Tuesday, August 19, 2008

Taliban Preparing for Kabul Siege

"You guys better get out of town fast," Faridoon, a 21-year-old Afghan says as quietly as possible to the two Newsweek reporters who just walked into his shop, just outside of Kabul. "There's Taliban everywhere." Clearly, the Afghan does not want to been seen doing business with the Americans. He's afraid of the Taliban laying a siege around Kabul by taking over the belt of towns and villages surrounding the capital.

"Kabul's early morning silence was broken last night first by the crunch of rockets exploding in the city, then by the emergency sirens at Nato headquarters warning the officers and generals to head for the shelters," says a BBC report following the killing of ten French soldiers by the Taliban insurgents yesterday.

After Kandahar and Peshawar, Kabul is the third major city to be targeted by the resurgent Taliban. Recently, the Taliban have staged daring raids in Kandhahar and briefly taken over parts of the city and freed large numbers of prisoners. On June 16, the Associated Press reported that the Taliban assault on the outskirts of Kandahar is the latest display of prowess by the militants despite a record number of U.S. and NATO troops in the country. The push into the Arghandab district — a lush region filled with grape and pomegranate groves that the Soviet army could never conquer — comes three days after a Taliban attack on Kandahar's prison that freed 400 insurgent fighters. Those fighters, NATO conceded Monday, appear to be massing on the doorstep of the Taliban's former power base. The city of Kandahar lies only 10 miles to the southeast.

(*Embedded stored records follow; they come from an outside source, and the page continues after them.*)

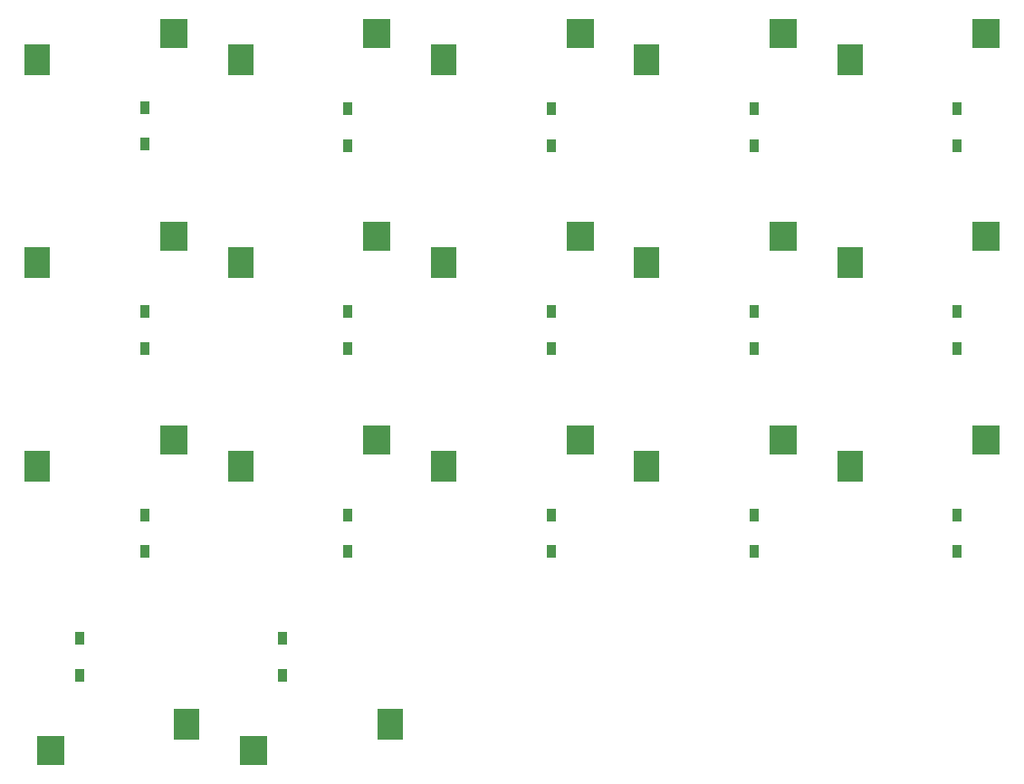
<source format=gbp>
G04 #@! TF.GenerationSoftware,KiCad,Pcbnew,7.0.5*
G04 #@! TF.CreationDate,2023-09-30T13:58:08+09:00*
G04 #@! TF.ProjectId,thorium_pcbr,74686f72-6975-46d5-9f70-6362722e6b69,rev?*
G04 #@! TF.SameCoordinates,Original*
G04 #@! TF.FileFunction,Paste,Bot*
G04 #@! TF.FilePolarity,Positive*
%FSLAX46Y46*%
G04 Gerber Fmt 4.6, Leading zero omitted, Abs format (unit mm)*
G04 Created by KiCad (PCBNEW 7.0.5) date 2023-09-30 13:58:08*
%MOMM*%
%LPD*%
G01*
G04 APERTURE LIST*
%ADD10R,0.950000X1.200000*%
%ADD11R,2.400000X3.000000*%
%ADD12R,2.500000X2.800000*%
G04 APERTURE END LIST*
D10*
X56450000Y-92053125D03*
X56450000Y-95503125D03*
D11*
X90500000Y-56920000D03*
D12*
X103250000Y-54480000D03*
D11*
X66500000Y-100080000D03*
D12*
X53750000Y-102520000D03*
D11*
X33500000Y-37920000D03*
D12*
X46250000Y-35480000D03*
D11*
X52500000Y-56920000D03*
D12*
X65250000Y-54480000D03*
D11*
X71500000Y-56920000D03*
D12*
X84250000Y-54480000D03*
D11*
X71500000Y-75920000D03*
D12*
X84250000Y-73480000D03*
D11*
X33500000Y-56920000D03*
D12*
X46250000Y-54480000D03*
D11*
X90500000Y-75920000D03*
D12*
X103250000Y-73480000D03*
D11*
X109500000Y-75920000D03*
D12*
X122250000Y-73480000D03*
D10*
X81550000Y-64946875D03*
X81550000Y-61496875D03*
D11*
X52500000Y-75920000D03*
D12*
X65250000Y-73480000D03*
D10*
X100550000Y-45946875D03*
X100550000Y-42496875D03*
X43550000Y-64946875D03*
X43550000Y-61496875D03*
X43550000Y-45833438D03*
X43550000Y-42383438D03*
X100550000Y-83946875D03*
X100550000Y-80496875D03*
X81550000Y-45946875D03*
X81550000Y-42496875D03*
X81550000Y-83946875D03*
X81550000Y-80496875D03*
X119550000Y-83946875D03*
X119550000Y-80496875D03*
D11*
X109500000Y-56920000D03*
D12*
X122250000Y-54480000D03*
D10*
X119550000Y-64946875D03*
X119550000Y-61496875D03*
X100550000Y-64946875D03*
X100550000Y-61496875D03*
X37450000Y-92053125D03*
X37450000Y-95503125D03*
X62550000Y-45946875D03*
X62550000Y-42496875D03*
D11*
X47500000Y-100080000D03*
D12*
X34750000Y-102520000D03*
D10*
X43550000Y-83946875D03*
X43550000Y-80496875D03*
X119550000Y-45946875D03*
X119550000Y-42496875D03*
X62550000Y-83946875D03*
X62550000Y-80496875D03*
D11*
X52500000Y-37920000D03*
D12*
X65250000Y-35480000D03*
D11*
X33500000Y-75920000D03*
D12*
X46250000Y-73480000D03*
D11*
X109500000Y-37920000D03*
D12*
X122250000Y-35480000D03*
D10*
X62550000Y-64946875D03*
X62550000Y-61496875D03*
D11*
X90500000Y-37920000D03*
D12*
X103250000Y-35480000D03*
D11*
X71500000Y-37920000D03*
D12*
X84250000Y-35480000D03*
M02*

</source>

In Peshawar, heavily armed bands of Taliban fighters have been intimidating people into observing their strict interpretation of Islamic law. In the last two months, they have suddenly tightened the noose on this city of three million people, one of Pakistan’s biggest, establishing bases in surrounding towns and, in daylight, abducting residents for large ransom. A New York Times report says they have turned up at courthouses in nearby towns, ordering judges to stay away. On Thursday, they stormed a women’s voting station on the city outskirts, and they are now regularly kidnapping people from the city’s bazaars and homes. There is pervasive fear that the city could fall to the Taleban at any moment. The provincial NWFP government in Peshawar, recently elected by a large majority, appears helpless against the Taliban.

As the US-led NATO coalition in Afghanistan and the post-Musharraf government in Pakistan find themselves in policy disagreements and total disarray, with Hamid Karzai playing the spoiler, the resurgent Taliban appear to be preparing for the takeover of major cities on both sides of the border: Kabul and Kandahar in Afghanistan and Peshawar in Pakistan. This is something that would have been considered unthinkable just a few months ago. The concern until recently was focused on the tribal areas of Pakistan. Now the Taliban are asserting themselves in the settled areas, such as Swat and Peshawar, long controlled by the Pakistani government and attempting to enforce their tribal code of morality and cultural norms. The Taliban have clearly taken advantage of the sincere efforts of the new Pakistani government to bring peace in the region. They have used the lack of pressure, and windfall narco-profits from Afghanistan, to regroup and rearm themselves to push their broader agenda of seizing control of Islamabad and Kabul.

The actions of NATO and Pakistani military in response to the Taleban's latest offensive appear to be too little, too late. An effective response to this seriously deteriorating situation requires a joint NATO-Pakistani strategy backed by strong coordinated action to strike a powerful blow against the Taliban on both sides of the border. This powerful action must then be followed by sustained pressure on both sides of the border to prevent Talebanization of the entire region with all its disastrous consequences for the people in Pakistan and Afghanistan and wider implications for the rest of the world.